Решение израильтян оспаривать завещание Эстер Хоффе совершенно ошеломило не только Еву, но и наблюдателей в Германии. Дело том, что Немецкий литературный архив (Deutsches Literaturarchiv) в Марбахе также вёл с Хоффе переговоры о покупке наследства Брода, в том числе и материалов Кафки. В связи с этим Немецкий архив в качестве заинтересованной стороны обратился в суд, чтобы поддержать право Хоффе на владение рукописями. Институт в Марбахе, крупнейший в мире архив современной немецкой литературы, является для Германии примерно тем же, чем Национальная библиотека для Израиля. Он финансируется, во-первых, землей Баден-Вюртемберг, во-вторых, непосредственно государством Германия, а, в-третьих, получает финансирование от Немецкого научно-исследовательского сообщества (Deutsche Forschungsgemeinschaft, DFS), которое, в свою очередь, получает большую часть своих средств от федерального правительства.
«Израильтяне, похоже, сошли с ума», – заметил исследователь творчества Кафки Клаус Вагенбах.

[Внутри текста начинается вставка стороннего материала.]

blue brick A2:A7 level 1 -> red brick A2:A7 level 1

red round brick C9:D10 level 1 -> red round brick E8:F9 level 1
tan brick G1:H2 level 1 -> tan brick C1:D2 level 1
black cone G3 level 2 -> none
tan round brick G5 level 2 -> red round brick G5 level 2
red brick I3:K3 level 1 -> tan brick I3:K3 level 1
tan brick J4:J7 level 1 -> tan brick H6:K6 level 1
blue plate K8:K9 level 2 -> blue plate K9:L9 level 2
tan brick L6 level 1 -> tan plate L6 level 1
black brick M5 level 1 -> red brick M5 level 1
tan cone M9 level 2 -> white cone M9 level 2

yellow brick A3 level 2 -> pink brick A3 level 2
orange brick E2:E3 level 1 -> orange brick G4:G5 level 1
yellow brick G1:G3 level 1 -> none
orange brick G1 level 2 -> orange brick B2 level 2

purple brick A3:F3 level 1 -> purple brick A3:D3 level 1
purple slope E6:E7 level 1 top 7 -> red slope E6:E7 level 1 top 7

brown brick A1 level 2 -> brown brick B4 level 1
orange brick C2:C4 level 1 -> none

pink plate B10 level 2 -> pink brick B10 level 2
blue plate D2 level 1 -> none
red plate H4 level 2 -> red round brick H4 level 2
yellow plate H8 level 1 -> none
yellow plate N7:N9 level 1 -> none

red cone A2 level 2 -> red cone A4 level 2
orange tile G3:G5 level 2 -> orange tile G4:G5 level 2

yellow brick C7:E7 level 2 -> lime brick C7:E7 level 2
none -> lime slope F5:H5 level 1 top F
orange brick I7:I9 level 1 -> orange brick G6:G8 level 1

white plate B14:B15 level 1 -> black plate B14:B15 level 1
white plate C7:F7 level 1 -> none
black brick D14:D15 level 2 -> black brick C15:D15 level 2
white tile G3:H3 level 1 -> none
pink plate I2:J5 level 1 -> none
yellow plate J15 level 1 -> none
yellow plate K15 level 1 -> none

В отличие от израильтян, архив в Марбахе не претендовал на легальное владение рукописями; он просто хотел получить право на участие в торгах за эти документы. Другими словами, в Марбахе посчитали, что израильский иск является отчаянным, если не хитроумным, манёвром. Если бы торгам за наследство позволили идти своим естественным путем, утверждали в Марбахе, то Хоффе продала бы рукописи Германии.